▶ _DOCUMENT EXTRACT_
◆ ◆ ◆

🔹 1. Infrared (IR) Spectroscopy
🔸 Principle:
- Infrared radiation is absorbed by covalent bonds, causing them to vibrate (stretch or bend).
- Different functional groups absorb IR radiation at specific frequencies, producing peaks in an IR spectrum.
🔸 Analysis of IR Spectrum:
- The x-axis shows wavenumber (cm⁻¹), inverse of wavelength.
- The y-axis shows transmittance – lower peaks indicate higher absorption.
- Use the Data Booklet to match absorption ranges with functional groups.

◆ ◆ ◆

▶ _EXERCISE DATA_
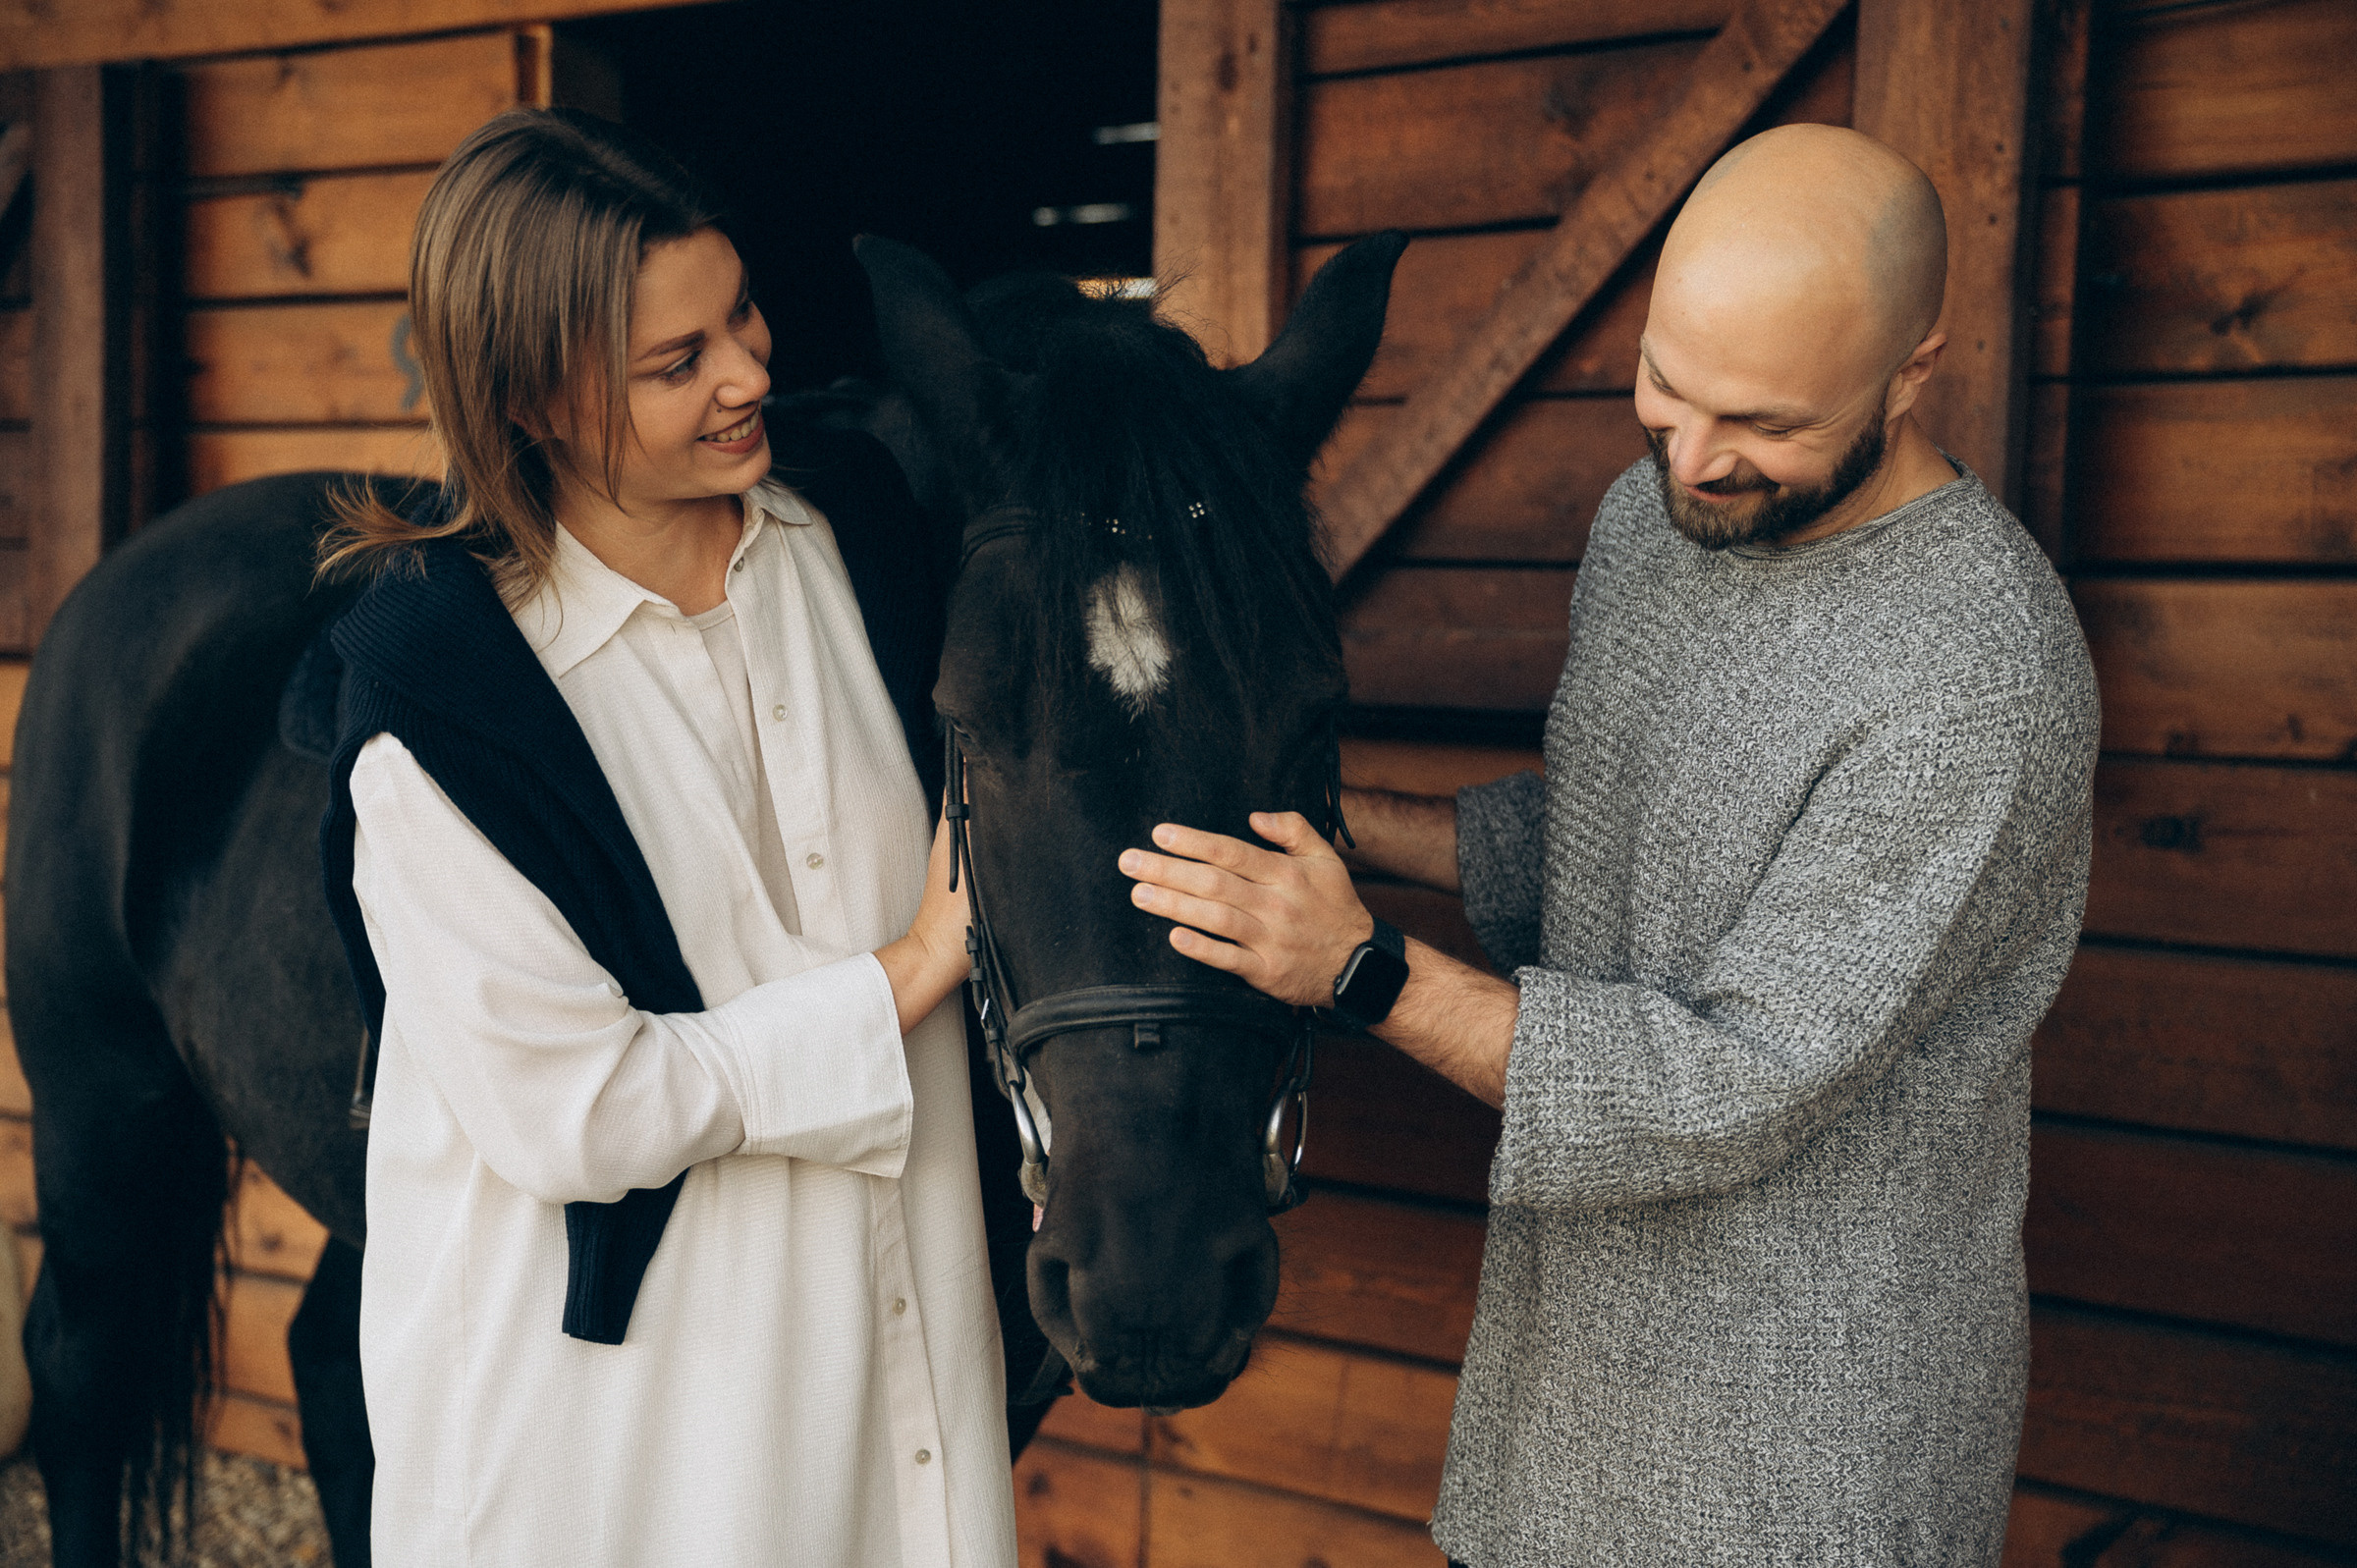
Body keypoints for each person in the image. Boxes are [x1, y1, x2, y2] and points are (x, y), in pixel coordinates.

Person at [1119, 124, 2100, 1565]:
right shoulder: (1653, 524)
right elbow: (1622, 836)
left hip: (1803, 1438)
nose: (1693, 458)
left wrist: (1361, 969)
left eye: (1760, 423)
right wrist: (1340, 828)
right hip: (1564, 1379)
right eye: (1664, 387)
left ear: (1912, 370)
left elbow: (1731, 1079)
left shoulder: (1977, 676)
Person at [316, 109, 1015, 1566]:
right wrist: (917, 964)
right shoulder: (437, 701)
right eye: (676, 363)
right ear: (529, 400)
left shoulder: (860, 538)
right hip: (613, 1442)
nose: (753, 372)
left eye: (742, 310)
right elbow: (585, 1108)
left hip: (890, 1346)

◆ ◆ ◆

▶ _EXERCISE SET_
- 1) In the IR spectroscopy notes:
(a) What happens to covalent bonds when they absorb infrared radiation?
(b) What quantity is shown on the x-axis of an IR spectrum?
(c) What do lower peaks in transmittance indicate?
- 2) Can you extend the IR spectroscopy notes from their last line on?

▶ _ANSWER LIST_
- 1)
(a) They vibrate, by stretching or bending.
(b) Wavenumber (cm⁻¹), the inverse of wavelength.
(c) Higher absorption.

- 2)
| Functional Group | Approx. Absorption Range (cm⁻¹) | Description |
|---|---|---|
| O–H (alcohol) | 3200–3550 (broad) | Strong, broad |
| O–H (carboxylic acid) | 2500–3300 (very broad) | Overlaps with C–H |
| C=O (carbonyl) | 1680–1750 | Sharp, strong |
| N–H (amine/amide) | 3300–3500 | Sharp, medium |
| C–H (alkane) | ~2850–2960 | Medium |
| C=C (alkene) | ~1620–1680 | Weak to medium |
| C≡C or C≡N | ~2100–2260 | Weak |
🔸 Uses:
- To identify functional groups.
- To monitor purity (e.g., absence of extra peaks).
🔹 2. Mass Spectrometry (MS)
🔸 Principle:
- A compound is ionized to form a molecular ion (M⁺).
- The instrument detects ions based on mass-to-charge ratio (m/e).
- Most common ions have +1 charge, so m/e ≈ mass.
🔸 2.1 Interpreting Mass Spectra:
1️⃣ m/e Values and Isotopic Abundances
- Peaks represent ions with specific m/e.
- Relative abundances shown by peak height or percentage.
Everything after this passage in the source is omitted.